What this task involves — Present the lines below as a numbered list, from the first line down to the line containing "access to unlimited", with both ends included. Skip blank lines and leave the pictures out.

'''

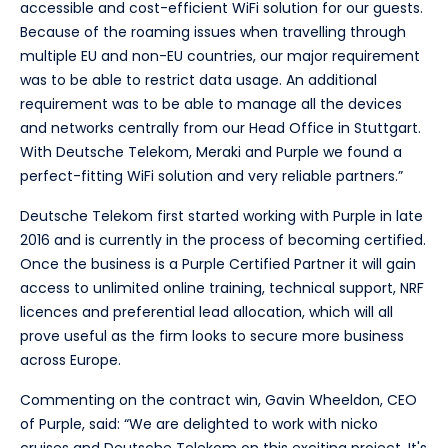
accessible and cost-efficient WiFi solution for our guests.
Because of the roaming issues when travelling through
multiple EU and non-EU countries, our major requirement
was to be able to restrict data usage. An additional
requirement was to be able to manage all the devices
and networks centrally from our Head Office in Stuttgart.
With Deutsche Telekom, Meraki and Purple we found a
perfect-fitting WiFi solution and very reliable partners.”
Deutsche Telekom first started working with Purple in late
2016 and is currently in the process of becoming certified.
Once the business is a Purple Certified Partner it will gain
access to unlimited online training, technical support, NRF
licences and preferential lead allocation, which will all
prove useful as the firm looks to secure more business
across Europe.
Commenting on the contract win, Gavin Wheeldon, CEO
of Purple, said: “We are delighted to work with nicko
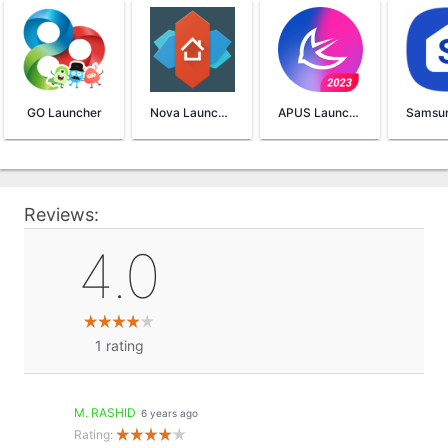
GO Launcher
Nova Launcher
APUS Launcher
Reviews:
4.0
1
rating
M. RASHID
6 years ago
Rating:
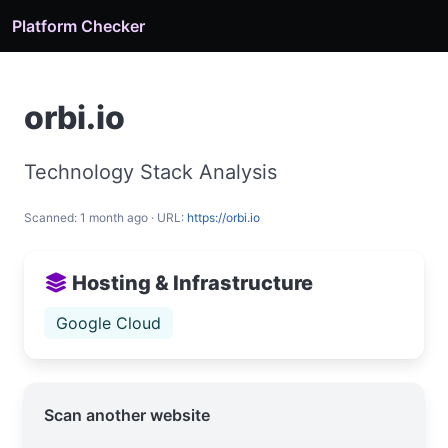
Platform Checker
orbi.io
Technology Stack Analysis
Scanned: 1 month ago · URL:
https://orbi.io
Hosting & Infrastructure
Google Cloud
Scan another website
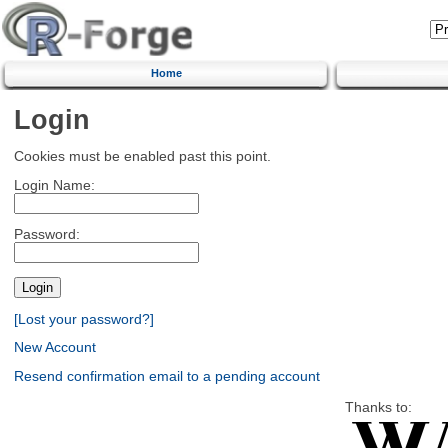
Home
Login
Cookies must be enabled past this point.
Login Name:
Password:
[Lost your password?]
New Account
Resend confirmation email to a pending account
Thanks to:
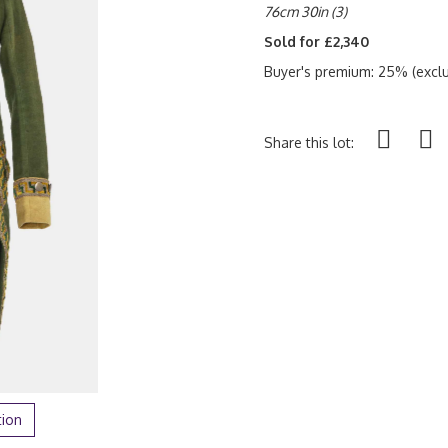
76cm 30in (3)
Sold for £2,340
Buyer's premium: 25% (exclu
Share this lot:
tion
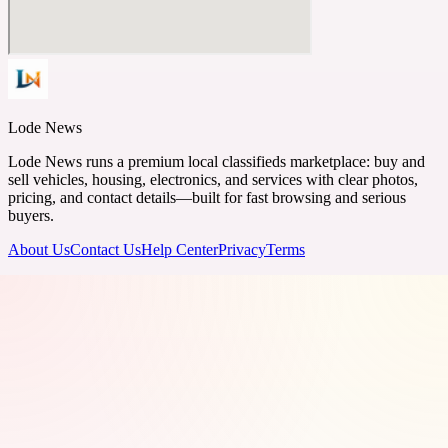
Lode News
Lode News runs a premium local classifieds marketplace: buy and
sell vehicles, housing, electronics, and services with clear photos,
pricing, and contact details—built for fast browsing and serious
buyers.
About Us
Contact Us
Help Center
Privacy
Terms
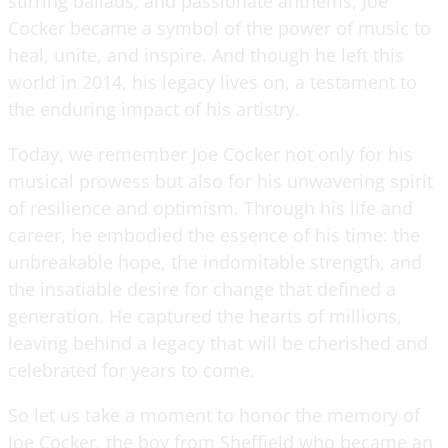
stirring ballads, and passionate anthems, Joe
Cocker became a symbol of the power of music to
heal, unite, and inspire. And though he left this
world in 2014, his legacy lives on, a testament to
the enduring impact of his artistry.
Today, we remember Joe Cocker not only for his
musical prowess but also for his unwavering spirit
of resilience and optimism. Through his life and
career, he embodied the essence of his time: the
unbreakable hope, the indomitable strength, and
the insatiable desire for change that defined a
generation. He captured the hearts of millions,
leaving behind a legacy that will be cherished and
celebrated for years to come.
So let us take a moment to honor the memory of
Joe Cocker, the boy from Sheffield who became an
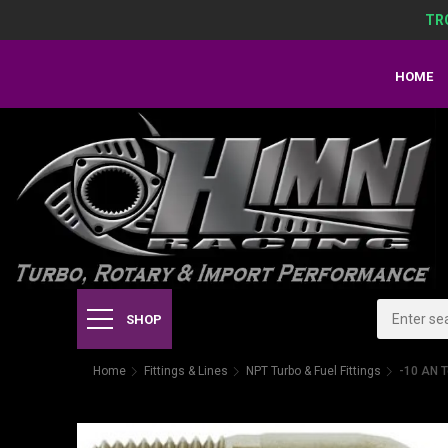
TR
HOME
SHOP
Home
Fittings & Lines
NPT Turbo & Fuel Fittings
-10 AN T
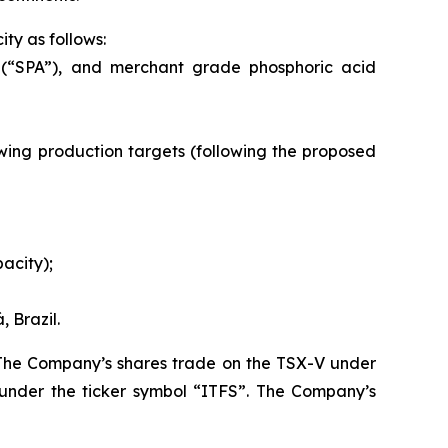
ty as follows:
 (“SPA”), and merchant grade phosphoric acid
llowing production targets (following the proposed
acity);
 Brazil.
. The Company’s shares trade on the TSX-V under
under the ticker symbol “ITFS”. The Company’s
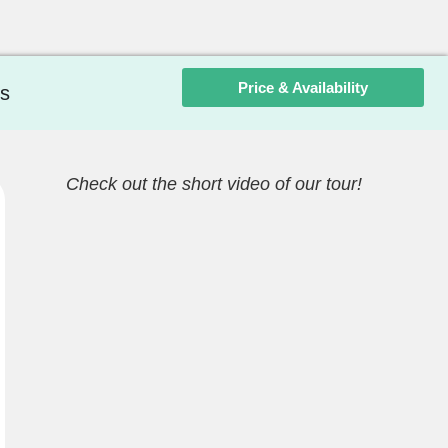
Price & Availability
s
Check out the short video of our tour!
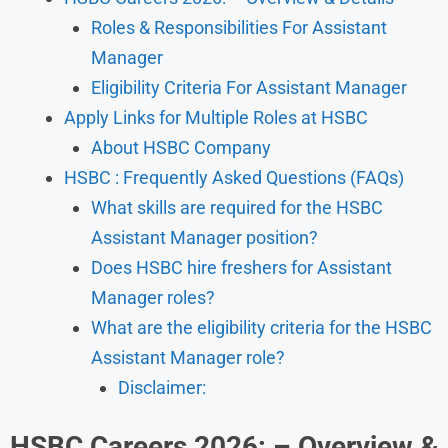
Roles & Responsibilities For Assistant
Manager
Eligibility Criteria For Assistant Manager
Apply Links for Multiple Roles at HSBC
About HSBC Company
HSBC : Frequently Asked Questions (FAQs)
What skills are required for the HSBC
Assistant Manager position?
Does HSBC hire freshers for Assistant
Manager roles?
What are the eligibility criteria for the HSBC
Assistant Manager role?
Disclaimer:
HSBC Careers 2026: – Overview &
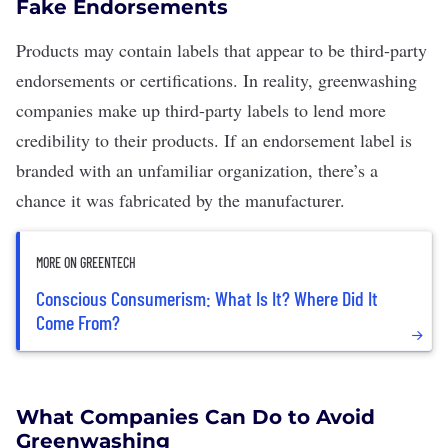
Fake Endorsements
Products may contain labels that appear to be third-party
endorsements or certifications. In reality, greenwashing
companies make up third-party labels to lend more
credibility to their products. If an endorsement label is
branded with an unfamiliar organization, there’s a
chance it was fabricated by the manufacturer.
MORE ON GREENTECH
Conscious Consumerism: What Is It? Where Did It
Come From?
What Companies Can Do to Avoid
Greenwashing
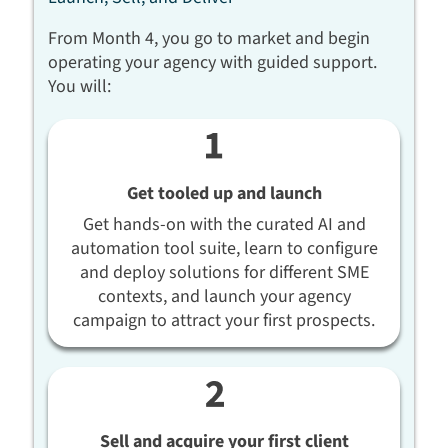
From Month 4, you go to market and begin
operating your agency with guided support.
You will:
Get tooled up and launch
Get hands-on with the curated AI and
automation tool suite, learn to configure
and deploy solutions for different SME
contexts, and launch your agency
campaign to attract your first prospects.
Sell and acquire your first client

'''

Solution for this problem —
1. accessible and cost-efficient WiFi solution for our guests.
2. Because of the roaming issues when travelling through
3. multiple EU and non-EU countries, our major requirement
4. was to be able to restrict data usage. An additional
5. requirement was to be able to manage all the devices
6. and networks centrally from our Head Office in Stuttgart.
7. With Deutsche Telekom, Meraki and Purple we found a
8. perfect-fitting WiFi solution and very reliable partners.”
9. Deutsche Telekom first started working with Purple in late
10. 2016 and is currently in the process of becoming certified.
11. Once the business is a Purple Certified Partner it will gain
12. access to unlimited online training, technical support, NRF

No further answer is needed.